Now you can work in a text editor and enter in code.

In your preferred text editor, add a new file with the following Terraform code:

terraform {
  required_version = ">= 1.0.0"
  required_providers {
    aws = {
      source  = "hashicorp/aws"
      version = ">= 5.35.0"
    }
  }
}

Save the file in the root of the bedrockcm folder and name it main.tf.
In your terminal, run the following command to initialize the Terraform working directory:

terraform init

The output will contain a successful message like the following:

“Terraform has been successfully initialized”

In your terminal, validate the syntax for your Terraform files:

terraform validate

Create data sources for context lookup

The next step is to add configurations that define data sources that look up information about the context Terraform is currently operating in. These data sources are used when defining the IAM role and policies and when creating the S3 bucket. More information can be found in the Terraform documentation for aws_caller_identity, aws_partition, and aws_region.

:::

### Task requirements:
(a) According to the Terraform walkthrough, what name should the new file get, and where should it be saved?
(b) Copy out the part of the Terraform walkthrough that begins at the words "The next step" and stops after "aws_partition, and aws_region.".
(c) Carry the Terraform walkthrough on from its last sentence.
The listing has no connection to the Terraform walkthrough.

### Data entries:

:::

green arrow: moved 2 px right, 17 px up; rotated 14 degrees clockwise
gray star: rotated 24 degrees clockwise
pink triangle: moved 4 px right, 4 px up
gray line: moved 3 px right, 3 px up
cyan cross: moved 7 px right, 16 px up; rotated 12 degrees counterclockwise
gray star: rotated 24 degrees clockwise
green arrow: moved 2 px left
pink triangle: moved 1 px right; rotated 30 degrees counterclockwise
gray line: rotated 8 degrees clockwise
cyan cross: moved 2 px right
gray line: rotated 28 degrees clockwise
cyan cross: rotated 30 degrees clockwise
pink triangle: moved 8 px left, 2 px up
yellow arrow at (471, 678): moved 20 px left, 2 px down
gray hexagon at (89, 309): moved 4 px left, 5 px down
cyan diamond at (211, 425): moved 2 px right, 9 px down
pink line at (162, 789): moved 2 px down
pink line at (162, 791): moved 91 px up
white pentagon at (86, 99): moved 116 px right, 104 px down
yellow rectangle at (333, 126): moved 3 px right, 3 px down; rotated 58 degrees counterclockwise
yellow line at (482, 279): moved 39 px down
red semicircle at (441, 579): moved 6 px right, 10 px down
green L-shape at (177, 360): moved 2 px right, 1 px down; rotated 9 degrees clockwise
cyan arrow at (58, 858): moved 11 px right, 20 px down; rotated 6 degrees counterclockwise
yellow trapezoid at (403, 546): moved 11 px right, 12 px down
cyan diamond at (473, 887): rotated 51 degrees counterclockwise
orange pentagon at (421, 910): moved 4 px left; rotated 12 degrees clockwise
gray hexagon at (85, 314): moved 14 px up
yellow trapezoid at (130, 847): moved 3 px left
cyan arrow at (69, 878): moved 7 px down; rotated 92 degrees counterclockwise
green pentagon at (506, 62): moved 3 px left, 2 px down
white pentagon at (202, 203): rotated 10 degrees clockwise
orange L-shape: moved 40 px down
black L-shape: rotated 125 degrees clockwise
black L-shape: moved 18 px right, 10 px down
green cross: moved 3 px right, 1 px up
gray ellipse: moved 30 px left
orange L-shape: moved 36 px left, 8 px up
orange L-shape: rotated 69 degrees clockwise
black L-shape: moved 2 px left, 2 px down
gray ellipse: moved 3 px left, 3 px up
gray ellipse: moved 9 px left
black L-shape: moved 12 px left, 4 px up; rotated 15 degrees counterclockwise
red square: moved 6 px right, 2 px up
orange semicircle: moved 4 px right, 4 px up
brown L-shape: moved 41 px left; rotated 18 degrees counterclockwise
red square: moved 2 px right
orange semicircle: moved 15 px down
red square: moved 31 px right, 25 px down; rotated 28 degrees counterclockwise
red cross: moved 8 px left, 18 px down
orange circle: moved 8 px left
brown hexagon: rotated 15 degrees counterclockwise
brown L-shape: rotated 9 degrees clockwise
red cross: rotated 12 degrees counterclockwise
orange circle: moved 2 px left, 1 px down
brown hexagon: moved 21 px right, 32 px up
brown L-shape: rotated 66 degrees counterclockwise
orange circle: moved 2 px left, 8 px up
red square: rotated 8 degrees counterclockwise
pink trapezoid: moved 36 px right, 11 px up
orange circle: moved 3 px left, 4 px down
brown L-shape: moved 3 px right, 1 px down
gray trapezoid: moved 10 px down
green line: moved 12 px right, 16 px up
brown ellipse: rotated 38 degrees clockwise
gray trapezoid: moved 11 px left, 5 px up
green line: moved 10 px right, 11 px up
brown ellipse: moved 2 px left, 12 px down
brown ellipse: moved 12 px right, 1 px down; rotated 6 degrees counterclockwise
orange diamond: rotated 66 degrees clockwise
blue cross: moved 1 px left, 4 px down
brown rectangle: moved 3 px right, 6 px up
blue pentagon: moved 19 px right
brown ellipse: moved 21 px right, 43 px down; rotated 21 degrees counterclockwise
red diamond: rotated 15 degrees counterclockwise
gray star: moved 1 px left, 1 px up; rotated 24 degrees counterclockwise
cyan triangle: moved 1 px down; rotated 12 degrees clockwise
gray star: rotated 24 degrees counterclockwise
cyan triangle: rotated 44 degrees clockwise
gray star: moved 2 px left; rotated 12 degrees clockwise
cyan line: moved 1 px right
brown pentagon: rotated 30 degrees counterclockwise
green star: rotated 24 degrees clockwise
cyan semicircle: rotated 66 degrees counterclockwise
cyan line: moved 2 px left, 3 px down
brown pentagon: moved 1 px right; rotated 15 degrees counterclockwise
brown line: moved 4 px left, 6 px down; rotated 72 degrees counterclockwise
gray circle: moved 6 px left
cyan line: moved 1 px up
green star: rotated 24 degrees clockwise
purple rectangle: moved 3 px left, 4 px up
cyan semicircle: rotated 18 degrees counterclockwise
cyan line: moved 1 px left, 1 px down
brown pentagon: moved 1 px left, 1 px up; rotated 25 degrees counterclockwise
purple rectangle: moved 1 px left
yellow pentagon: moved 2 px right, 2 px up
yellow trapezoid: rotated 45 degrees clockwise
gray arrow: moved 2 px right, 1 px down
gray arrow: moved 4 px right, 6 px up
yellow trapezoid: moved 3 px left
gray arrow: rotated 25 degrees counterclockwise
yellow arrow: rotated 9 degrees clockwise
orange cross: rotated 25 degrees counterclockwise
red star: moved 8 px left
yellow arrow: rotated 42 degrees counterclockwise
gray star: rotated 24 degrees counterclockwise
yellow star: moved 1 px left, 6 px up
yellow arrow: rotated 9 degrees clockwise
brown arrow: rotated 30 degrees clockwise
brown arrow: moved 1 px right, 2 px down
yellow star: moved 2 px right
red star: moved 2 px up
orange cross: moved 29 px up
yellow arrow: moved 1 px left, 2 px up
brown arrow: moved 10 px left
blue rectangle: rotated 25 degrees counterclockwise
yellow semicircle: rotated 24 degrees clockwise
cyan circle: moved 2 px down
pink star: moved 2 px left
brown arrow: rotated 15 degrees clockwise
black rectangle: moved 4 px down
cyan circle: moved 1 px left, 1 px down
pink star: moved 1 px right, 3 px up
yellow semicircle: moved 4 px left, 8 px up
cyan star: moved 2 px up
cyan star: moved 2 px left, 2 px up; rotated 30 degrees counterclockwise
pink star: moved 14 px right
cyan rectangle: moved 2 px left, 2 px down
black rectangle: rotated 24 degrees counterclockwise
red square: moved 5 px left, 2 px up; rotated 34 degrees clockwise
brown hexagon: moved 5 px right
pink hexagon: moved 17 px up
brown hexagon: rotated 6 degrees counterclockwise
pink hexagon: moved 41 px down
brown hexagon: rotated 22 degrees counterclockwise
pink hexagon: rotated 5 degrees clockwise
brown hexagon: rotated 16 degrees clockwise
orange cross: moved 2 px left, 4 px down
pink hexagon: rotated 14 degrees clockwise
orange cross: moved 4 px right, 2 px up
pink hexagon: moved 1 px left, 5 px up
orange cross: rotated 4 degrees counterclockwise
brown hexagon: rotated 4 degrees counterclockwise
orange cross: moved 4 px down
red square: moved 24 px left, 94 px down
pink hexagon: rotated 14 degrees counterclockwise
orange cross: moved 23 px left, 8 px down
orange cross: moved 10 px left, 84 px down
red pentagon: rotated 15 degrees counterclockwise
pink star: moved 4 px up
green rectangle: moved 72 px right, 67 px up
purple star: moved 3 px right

:::

### Outputs:
(a) It should be named main.tf and saved in the root of the bedrockcm folder.

(b)
The next step is to add configurations that define data sources that look up information about the context Terraform is currently operating in. These data sources are used when defining the IAM role and policies and when creating the S3 bucket. More information can be found in the Terraform documentation for aws_caller_identity, aws_partition, and aws_region.

(c)
In your text editor, add the following Terraform code to your main.tf file:

# Data sources to query the current context Terraform is operating in
data "aws_caller_identity" "current" {}
data "aws_partition" "current" {}
data "aws_region" "current" {}

Save the file.

Create an S3 bucket

In this step, you use Terraform to create an S3 bucket to use during model customization and associated outputs. S3 bucket names are globally unique, so you use the Terraform data source aws_caller_identity, which allows you to look up the current AWS account ID, and use string interpolation to include the account ID in the bucket name. Complete the following steps:

Add the following Terraform code to your main.tf file:

# Create a S3 bucket
resource "aws_s3_bucket" "model_training" {
  bucket = "model-training-${data.aws_caller_identity.current.account_id}"
}

Save the file.

Create an IAM service role for Amazon Bedrock

Now you create the service role that Amazon Bedrock will assume to operate the model customization jobs.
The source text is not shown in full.